- _Problem requirements_: The lines from the top of the records below through the one containing "Список сокращений" are to be transcribed exactly, and nothing else is to be added.

- _The input_:
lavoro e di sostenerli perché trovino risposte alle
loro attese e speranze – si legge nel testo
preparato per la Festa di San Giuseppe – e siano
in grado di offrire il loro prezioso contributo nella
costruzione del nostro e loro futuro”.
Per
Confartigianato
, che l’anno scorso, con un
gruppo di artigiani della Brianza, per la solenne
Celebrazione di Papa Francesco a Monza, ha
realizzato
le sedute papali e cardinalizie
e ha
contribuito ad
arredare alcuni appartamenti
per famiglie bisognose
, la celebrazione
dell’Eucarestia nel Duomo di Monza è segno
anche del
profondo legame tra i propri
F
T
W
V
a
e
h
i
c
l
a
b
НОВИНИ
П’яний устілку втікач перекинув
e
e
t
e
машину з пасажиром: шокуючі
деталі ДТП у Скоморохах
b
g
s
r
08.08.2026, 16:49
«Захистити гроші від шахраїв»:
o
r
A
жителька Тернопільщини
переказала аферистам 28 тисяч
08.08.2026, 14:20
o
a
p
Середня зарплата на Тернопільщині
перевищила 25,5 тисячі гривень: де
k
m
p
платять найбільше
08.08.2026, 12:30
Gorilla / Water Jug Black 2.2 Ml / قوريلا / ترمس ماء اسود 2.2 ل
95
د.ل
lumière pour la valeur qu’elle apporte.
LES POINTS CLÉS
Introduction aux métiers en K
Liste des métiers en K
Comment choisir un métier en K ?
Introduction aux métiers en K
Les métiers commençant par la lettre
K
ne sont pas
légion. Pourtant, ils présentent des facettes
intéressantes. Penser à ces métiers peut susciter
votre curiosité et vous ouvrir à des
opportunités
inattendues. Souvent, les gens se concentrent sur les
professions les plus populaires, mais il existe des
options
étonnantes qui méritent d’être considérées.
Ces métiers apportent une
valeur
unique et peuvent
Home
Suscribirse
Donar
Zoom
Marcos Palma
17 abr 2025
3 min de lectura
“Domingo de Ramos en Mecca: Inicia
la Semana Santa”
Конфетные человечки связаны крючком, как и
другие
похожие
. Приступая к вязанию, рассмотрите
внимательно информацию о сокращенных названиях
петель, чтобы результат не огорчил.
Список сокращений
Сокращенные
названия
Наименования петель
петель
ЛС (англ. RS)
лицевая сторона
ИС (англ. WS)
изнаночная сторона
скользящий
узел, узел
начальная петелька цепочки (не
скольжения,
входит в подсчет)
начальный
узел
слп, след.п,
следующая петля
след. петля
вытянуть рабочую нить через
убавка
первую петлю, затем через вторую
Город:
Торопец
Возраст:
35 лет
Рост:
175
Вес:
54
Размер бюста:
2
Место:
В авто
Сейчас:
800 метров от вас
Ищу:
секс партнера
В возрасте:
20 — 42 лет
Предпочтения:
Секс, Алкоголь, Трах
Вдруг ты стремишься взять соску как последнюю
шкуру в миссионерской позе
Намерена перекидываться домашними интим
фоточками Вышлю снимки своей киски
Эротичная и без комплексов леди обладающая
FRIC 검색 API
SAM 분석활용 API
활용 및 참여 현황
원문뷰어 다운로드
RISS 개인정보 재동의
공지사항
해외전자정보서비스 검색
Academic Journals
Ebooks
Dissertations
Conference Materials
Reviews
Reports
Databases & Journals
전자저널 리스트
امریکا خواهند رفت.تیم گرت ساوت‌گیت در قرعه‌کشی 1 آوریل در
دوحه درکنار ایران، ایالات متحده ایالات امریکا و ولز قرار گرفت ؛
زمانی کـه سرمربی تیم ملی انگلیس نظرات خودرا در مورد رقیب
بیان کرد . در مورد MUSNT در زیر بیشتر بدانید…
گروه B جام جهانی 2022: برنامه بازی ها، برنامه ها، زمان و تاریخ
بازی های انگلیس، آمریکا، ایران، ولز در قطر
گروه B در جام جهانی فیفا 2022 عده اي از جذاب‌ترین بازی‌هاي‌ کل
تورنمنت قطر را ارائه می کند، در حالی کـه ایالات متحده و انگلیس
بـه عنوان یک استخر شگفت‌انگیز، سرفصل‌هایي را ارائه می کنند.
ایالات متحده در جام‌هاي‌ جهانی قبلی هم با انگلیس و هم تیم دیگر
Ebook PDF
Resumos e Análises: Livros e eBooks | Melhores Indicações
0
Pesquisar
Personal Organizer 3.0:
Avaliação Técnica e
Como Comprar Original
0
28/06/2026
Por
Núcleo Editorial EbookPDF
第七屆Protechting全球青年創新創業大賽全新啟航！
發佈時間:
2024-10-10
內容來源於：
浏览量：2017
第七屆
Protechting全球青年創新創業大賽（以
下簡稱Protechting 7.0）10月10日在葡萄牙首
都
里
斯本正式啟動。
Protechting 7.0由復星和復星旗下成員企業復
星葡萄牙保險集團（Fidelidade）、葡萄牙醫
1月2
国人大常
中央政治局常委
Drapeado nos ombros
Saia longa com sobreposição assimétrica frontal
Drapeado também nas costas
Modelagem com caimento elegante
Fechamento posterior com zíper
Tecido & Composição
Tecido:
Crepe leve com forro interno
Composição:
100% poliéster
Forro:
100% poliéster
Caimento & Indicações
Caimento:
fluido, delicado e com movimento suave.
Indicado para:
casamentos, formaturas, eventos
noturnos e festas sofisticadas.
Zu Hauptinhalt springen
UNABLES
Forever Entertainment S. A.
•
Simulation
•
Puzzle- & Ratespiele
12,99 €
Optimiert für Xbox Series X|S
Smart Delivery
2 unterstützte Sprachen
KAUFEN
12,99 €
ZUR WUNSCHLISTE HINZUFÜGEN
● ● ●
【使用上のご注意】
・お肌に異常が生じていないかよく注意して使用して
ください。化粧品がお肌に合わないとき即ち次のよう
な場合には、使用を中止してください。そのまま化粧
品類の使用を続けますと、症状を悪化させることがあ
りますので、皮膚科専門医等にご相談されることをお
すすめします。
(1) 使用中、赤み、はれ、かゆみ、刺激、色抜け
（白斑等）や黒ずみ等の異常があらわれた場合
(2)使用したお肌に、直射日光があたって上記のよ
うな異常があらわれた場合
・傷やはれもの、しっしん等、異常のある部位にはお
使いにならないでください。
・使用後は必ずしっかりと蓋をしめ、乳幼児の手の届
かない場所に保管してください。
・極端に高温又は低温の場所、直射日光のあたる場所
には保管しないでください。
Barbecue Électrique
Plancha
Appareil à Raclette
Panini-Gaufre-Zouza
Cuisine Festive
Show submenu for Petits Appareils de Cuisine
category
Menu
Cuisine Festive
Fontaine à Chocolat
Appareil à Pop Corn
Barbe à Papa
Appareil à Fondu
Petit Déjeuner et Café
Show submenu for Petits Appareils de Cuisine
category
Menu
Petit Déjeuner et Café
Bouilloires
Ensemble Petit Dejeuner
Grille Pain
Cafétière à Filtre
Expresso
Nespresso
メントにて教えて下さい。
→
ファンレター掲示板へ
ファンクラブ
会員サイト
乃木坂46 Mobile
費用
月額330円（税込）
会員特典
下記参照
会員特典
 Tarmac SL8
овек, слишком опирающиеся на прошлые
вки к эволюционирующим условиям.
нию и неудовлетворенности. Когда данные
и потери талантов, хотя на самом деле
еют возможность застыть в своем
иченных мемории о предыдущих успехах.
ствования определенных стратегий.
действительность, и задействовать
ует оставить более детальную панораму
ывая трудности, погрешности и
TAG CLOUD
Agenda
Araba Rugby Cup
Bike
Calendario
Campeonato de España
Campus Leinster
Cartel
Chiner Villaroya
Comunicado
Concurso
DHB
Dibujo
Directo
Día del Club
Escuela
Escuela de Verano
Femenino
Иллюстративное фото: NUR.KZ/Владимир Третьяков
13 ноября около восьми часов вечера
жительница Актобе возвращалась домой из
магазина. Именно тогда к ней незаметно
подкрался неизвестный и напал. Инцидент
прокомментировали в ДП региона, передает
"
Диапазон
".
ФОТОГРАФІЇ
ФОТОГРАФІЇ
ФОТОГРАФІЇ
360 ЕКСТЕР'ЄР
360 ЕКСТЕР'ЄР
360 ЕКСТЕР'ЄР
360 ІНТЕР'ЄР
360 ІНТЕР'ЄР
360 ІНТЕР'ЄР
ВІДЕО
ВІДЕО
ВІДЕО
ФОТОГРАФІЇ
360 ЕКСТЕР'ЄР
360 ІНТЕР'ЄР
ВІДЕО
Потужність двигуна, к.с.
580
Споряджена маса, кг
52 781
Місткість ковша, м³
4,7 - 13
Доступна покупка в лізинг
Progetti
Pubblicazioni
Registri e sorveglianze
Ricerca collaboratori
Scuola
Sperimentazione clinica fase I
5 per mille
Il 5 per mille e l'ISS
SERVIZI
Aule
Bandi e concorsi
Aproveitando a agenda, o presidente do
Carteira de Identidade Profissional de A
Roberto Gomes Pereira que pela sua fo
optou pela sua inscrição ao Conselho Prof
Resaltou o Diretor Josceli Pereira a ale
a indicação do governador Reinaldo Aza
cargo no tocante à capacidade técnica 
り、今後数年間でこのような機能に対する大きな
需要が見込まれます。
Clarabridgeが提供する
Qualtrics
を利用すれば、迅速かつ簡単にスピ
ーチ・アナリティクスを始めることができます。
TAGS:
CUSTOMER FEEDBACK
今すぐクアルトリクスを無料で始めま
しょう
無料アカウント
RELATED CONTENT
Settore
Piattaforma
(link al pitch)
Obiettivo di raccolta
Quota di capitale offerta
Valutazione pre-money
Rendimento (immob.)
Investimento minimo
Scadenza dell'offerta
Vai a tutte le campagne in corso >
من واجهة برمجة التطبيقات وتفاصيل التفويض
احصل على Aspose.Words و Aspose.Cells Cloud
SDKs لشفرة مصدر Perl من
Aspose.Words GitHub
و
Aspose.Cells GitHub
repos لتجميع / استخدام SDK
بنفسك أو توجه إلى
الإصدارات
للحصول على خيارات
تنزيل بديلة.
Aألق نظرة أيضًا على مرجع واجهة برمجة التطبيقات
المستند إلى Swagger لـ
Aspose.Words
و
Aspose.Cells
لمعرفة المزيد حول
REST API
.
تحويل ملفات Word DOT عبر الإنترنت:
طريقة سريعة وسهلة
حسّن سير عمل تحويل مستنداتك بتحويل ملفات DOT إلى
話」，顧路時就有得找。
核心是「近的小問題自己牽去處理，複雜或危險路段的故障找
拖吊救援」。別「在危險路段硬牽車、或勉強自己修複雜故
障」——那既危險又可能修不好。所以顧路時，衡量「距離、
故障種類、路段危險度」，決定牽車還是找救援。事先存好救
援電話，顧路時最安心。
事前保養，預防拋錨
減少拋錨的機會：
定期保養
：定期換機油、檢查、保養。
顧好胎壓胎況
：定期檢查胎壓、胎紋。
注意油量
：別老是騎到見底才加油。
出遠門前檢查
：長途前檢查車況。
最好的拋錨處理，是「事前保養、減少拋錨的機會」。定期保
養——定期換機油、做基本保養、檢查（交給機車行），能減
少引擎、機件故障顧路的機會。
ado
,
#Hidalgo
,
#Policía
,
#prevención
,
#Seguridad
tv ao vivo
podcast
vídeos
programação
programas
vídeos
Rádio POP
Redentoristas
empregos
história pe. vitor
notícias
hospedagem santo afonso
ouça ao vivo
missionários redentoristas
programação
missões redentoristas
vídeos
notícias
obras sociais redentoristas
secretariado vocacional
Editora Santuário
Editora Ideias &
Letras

- _Written solution_:
lavoro e di sostenerli perché trovino risposte alle
loro attese e speranze – si legge nel testo
preparato per la Festa di San Giuseppe – e siano
in grado di offrire il loro prezioso contributo nella
costruzione del nostro e loro futuro”.
Per
Confartigianato
, che l’anno scorso, con un
gruppo di artigiani della Brianza, per la solenne
Celebrazione di Papa Francesco a Monza, ha
realizzato
le sedute papali e cardinalizie
e ha
contribuito ad
arredare alcuni appartamenti
per famiglie bisognose
, la celebrazione
dell’Eucarestia nel Duomo di Monza è segno
anche del
profondo legame tra i propri
F
T
W
V
a
e
h
i
c
l
a
b
НОВИНИ
П’яний устілку втікач перекинув
e
e
t
e
машину з пасажиром: шокуючі
деталі ДТП у Скоморохах
b
g
s
r
08.08.2026, 16:49
«Захистити гроші від шахраїв»:
o
r
A
жителька Тернопільщини
переказала аферистам 28 тисяч
08.08.2026, 14:20
o
a
p
Середня зарплата на Тернопільщині
перевищила 25,5 тисячі гривень: де
k
m
p
платять найбільше
08.08.2026, 12:30
Gorilla / Water Jug Black 2.2 Ml / قوريلا / ترمس ماء اسود 2.2 ل
95
د.ل
lumière pour la valeur qu’elle apporte.
LES POINTS CLÉS
Introduction aux métiers en K
Liste des métiers en K
Comment choisir un métier en K ?
Introduction aux métiers en K
Les métiers commençant par la lettre
K
ne sont pas
légion. Pourtant, ils présentent des facettes
intéressantes. Penser à ces métiers peut susciter
votre curiosité et vous ouvrir à des
opportunités
inattendues. Souvent, les gens se concentrent sur les
professions les plus populaires, mais il existe des
options
étonnantes qui méritent d’être considérées.
Ces métiers apportent une
valeur
unique et peuvent
Home
Suscribirse
Donar
Zoom
Marcos Palma
17 abr 2025
3 min de lectura
“Domingo de Ramos en Mecca: Inicia
la Semana Santa”
Конфетные человечки связаны крючком, как и
другие
похожие
. Приступая к вязанию, рассмотрите
внимательно информацию о сокращенных названиях
петель, чтобы результат не огорчил.
Список сокращений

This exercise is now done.